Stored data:

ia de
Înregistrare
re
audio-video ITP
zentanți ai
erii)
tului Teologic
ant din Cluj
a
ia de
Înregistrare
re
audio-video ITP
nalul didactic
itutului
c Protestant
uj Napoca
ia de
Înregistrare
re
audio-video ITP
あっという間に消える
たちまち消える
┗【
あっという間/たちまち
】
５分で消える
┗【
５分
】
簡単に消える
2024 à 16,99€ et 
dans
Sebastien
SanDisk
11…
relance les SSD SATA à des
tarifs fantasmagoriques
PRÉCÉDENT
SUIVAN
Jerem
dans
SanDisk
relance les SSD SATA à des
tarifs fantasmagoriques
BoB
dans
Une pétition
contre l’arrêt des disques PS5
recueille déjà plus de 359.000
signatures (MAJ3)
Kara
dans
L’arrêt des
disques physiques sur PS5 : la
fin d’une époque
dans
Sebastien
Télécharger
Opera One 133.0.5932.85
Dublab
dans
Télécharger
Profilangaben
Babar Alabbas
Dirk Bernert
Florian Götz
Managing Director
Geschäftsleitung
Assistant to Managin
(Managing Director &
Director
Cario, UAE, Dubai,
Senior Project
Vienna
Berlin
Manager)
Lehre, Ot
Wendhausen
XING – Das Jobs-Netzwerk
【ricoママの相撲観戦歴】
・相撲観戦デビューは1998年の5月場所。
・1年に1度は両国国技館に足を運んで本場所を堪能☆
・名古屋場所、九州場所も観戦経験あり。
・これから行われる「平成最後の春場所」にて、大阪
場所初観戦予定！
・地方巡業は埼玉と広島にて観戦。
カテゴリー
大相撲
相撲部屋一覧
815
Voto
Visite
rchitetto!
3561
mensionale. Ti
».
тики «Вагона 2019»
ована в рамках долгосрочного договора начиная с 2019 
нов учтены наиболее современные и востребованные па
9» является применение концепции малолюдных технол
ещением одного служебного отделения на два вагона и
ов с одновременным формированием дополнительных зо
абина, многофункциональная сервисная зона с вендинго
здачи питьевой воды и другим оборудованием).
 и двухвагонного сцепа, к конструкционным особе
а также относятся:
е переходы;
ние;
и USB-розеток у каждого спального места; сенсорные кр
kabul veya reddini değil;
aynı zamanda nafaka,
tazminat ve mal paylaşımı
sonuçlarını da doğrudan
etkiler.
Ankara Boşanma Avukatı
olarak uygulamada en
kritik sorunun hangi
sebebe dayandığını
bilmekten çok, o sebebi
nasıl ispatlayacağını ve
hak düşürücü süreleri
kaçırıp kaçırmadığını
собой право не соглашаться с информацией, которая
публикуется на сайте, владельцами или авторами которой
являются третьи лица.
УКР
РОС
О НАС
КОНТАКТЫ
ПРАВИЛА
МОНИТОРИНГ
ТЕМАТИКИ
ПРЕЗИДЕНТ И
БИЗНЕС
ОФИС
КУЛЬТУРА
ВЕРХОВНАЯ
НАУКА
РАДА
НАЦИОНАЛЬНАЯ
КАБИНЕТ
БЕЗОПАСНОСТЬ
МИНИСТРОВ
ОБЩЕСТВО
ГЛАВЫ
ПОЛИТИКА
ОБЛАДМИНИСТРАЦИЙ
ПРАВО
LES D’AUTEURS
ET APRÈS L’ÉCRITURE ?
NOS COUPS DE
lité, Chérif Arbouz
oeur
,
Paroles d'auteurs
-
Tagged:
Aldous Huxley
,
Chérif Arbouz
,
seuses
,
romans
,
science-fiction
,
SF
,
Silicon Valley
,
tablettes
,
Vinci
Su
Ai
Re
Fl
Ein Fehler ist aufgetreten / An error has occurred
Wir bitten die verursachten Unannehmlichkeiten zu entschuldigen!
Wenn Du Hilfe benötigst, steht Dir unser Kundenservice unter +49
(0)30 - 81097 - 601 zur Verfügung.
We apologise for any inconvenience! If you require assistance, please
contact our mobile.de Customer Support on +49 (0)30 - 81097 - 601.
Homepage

• Problem description:
When you reach the line holding "Opera One 133.0.5932.85" in the records above, begin reproducing exactly, stop after the line holding "собой право не", and output nothing else.

• Task output:
Opera One 133.0.5932.85
Dublab
dans
Télécharger
Profilangaben
Babar Alabbas
Dirk Bernert
Florian Götz
Managing Director
Geschäftsleitung
Assistant to Managin
(Managing Director &
Director
Cario, UAE, Dubai,
Senior Project
Vienna
Berlin
Manager)
Lehre, Ot
Wendhausen
XING – Das Jobs-Netzwerk
【ricoママの相撲観戦歴】
・相撲観戦デビューは1998年の5月場所。
・1年に1度は両国国技館に足を運んで本場所を堪能☆
・名古屋場所、九州場所も観戦経験あり。
・これから行われる「平成最後の春場所」にて、大阪
場所初観戦予定！
・地方巡業は埼玉と広島にて観戦。
カテゴリー
大相撲
相撲部屋一覧
815
Voto
Visite
rchitetto!
3561
mensionale. Ti
».
тики «Вагона 2019»
ована в рамках долгосрочного договора начиная с 2019 
нов учтены наиболее современные и востребованные па
9» является применение концепции малолюдных технол
ещением одного служебного отделения на два вагона и
ов с одновременным формированием дополнительных зо
абина, многофункциональная сервисная зона с вендинго
здачи питьевой воды и другим оборудованием).
 и двухвагонного сцепа, к конструкционным особе
а также относятся:
е переходы;
ние;
и USB-розеток у каждого спального места; сенсорные кр
kabul veya reddini değil;
aynı zamanda nafaka,
tazminat ve mal paylaşımı
sonuçlarını da doğrudan
etkiler.
Ankara Boşanma Avukatı
olarak uygulamada en
kritik sorunun hangi
sebebe dayandığını
bilmekten çok, o sebebi
nasıl ispatlayacağını ve
hak düşürücü süreleri
kaçırıp kaçırmadığını
собой право не соглашаться с информацией, которая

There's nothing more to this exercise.